Kayseri Mustafa Germirli İmam Hatip Lisesi’nden 1998-1999 döneminde mezun oldum. “8 yıllık kesintisiz eğitimin” başladığı, imam hatiplerin orta kısmının kapatıldığı, yeni katsayı hesabıyla

imam hatiplilerin üniversiteye girişte fersah fersah geriye itildiği ilk dönem… Bu yüzden, önemli bir adam değilim ama, önemseyeceğiniz bir yerden seslendiğimi düşünüyorum. Hikayeyi baştan anlatayım.

Henüz çocuğum. Okula filan gitmiyorum. Ailesi Belçika’da yaşayan, dayımın oğlu Mustafa Ağabey bizim evde kalıyor. Yakışıklı, esprili, zeki bir genç adam. Filmlere meraklı; sürekli video kaset kiralıyor; birlikte izliyoruz. “Van Dam filmleri”, “Terminatör’de oynayan adamın” filmleri, Karete Kid, korku filmleri (bana izlettirmiyorlardı), ara ara Kemal Sunal… Bilgisayar oyunlarına da düşkün; zaman zaman arkadaşlarından “ateri” alıp getiriyor eve. Fakat, annem ve babamdan duyduğum üzere, derslerini de hiç aksatmıyor, çalışkan. Hem bizimkiler, hem dedemgiller, hem de diğer tanıdıklar çok seviyorlar onu; akrabayız, evet ama, “terbiyeli çocuk” dediklerini de duyuyorum sık sık. “İşte benim kahramanım” diyorum, “Büyüyünce ben de onun gibi olacağım.”

Mustafa Ağabeyim “tabi ki” imam hatipte okuyor. “Tabi ki”den kasıt, onun yukarıda saydığım vasıflarıyla imam hatipliliğini bağdaştırmam değildir; bizim ailede herkesin umudu, duasıdır imam hatipte okumak, imam hatipte okuyan birine velilik etmek.

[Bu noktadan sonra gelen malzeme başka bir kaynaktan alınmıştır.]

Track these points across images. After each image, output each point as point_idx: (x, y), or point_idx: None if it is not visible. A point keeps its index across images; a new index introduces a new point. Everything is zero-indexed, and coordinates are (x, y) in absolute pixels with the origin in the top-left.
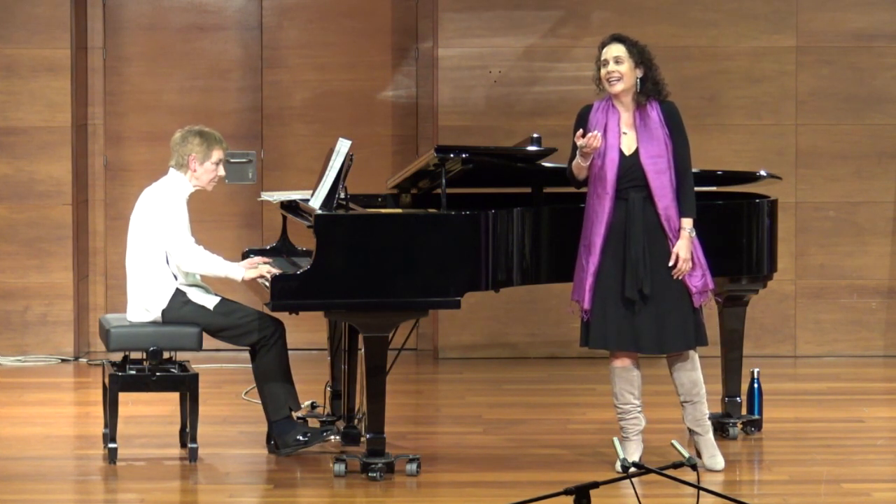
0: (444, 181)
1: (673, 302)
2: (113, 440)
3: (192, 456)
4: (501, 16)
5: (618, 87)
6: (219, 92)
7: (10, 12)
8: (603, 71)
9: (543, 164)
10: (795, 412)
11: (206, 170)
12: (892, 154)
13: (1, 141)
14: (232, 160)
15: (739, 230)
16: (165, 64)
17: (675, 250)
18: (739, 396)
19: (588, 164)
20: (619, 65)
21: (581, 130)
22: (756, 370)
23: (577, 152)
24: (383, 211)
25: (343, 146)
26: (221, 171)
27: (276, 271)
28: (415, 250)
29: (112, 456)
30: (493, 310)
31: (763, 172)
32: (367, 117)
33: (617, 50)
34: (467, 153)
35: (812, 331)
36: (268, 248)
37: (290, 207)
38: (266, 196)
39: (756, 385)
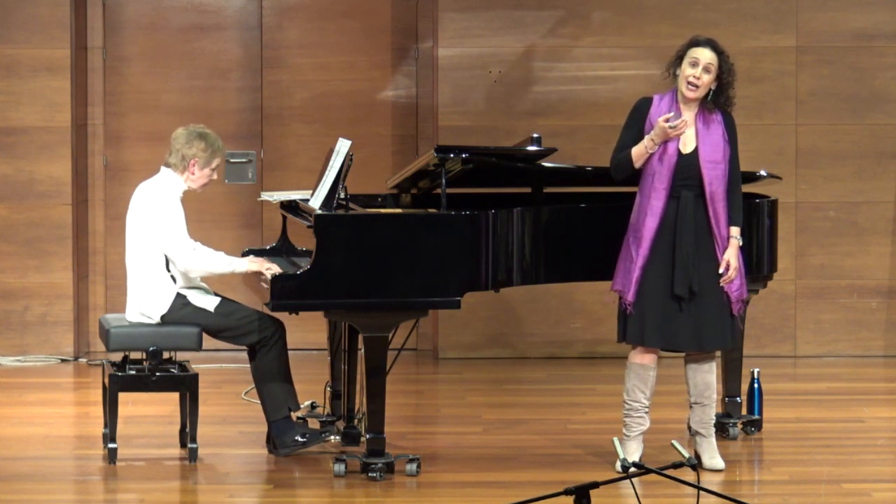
0: (444, 181)
1: (714, 301)
2: (113, 440)
3: (192, 456)
4: (501, 16)
5: (694, 94)
6: (219, 92)
7: (10, 12)
8: (689, 71)
9: (543, 164)
10: (795, 412)
11: (203, 174)
12: (892, 154)
13: (1, 141)
14: (232, 160)
15: (741, 229)
16: (165, 64)
17: (725, 257)
18: (739, 396)
19: (654, 150)
20: (707, 73)
21: (672, 113)
22: (756, 370)
23: (650, 136)
24: (383, 211)
25: (343, 146)
26: (215, 177)
27: (277, 270)
28: (415, 250)
29: (112, 456)
30: (493, 310)
31: (763, 172)
32: (367, 117)
33: (711, 58)
34: (467, 153)
35: (812, 331)
36: (268, 248)
37: (290, 207)
38: (266, 196)
39: (756, 385)
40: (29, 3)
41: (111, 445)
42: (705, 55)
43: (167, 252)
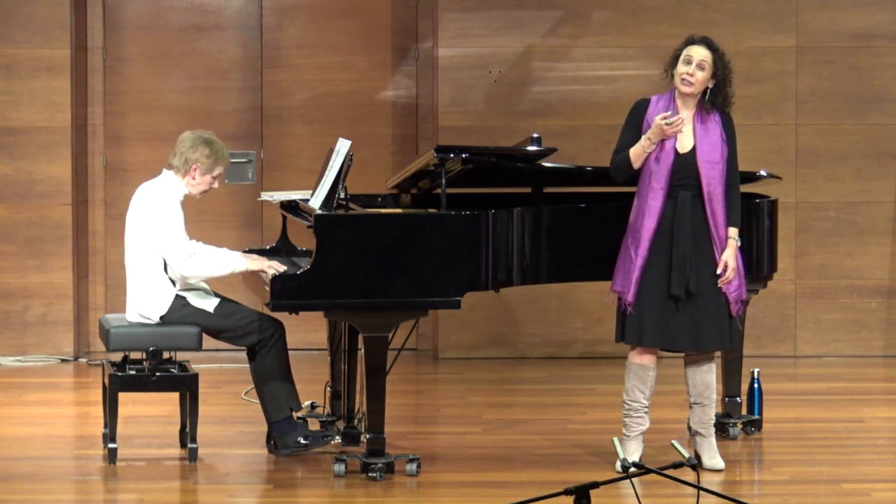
0: (444, 181)
1: (712, 302)
2: (113, 440)
3: (192, 456)
4: (501, 16)
5: (689, 90)
6: (219, 92)
7: (10, 12)
8: (683, 68)
9: (543, 164)
10: (795, 412)
11: (203, 181)
12: (892, 154)
13: (1, 141)
14: (232, 160)
15: (740, 230)
16: (165, 64)
17: (723, 258)
18: (739, 396)
19: (652, 150)
20: (701, 70)
21: (669, 112)
22: (756, 370)
23: (647, 135)
24: (383, 211)
25: (343, 146)
26: (216, 185)
27: (278, 268)
28: (415, 250)
29: (112, 456)
30: (493, 310)
31: (763, 172)
32: (367, 117)
33: (705, 55)
34: (467, 153)
35: (812, 331)
36: (268, 248)
37: (290, 207)
38: (266, 196)
39: (756, 385)
40: (29, 3)
41: (111, 445)
42: (699, 52)
43: (165, 256)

Daha ilkokula başlamamışken bile çocuk “Şu ilkokul bir an evvel bitse de imam hatibe yazılsam” der durur. İmam hatip bitince de hedef “ilahiyat okumaktır.” Tamam, öbür okullar da güzeldir ama ilahiyat bir başkadır. Zaten, yıllar sonra öğreneceğim, bizim memleketten, Eyim Köyü’nden iki elin parmakları adedince bile üniversite mezunu çıkmamış bugüne kadar; üniversite mezunlarının da biri avukat, kalan hepsi ilahiyatçı.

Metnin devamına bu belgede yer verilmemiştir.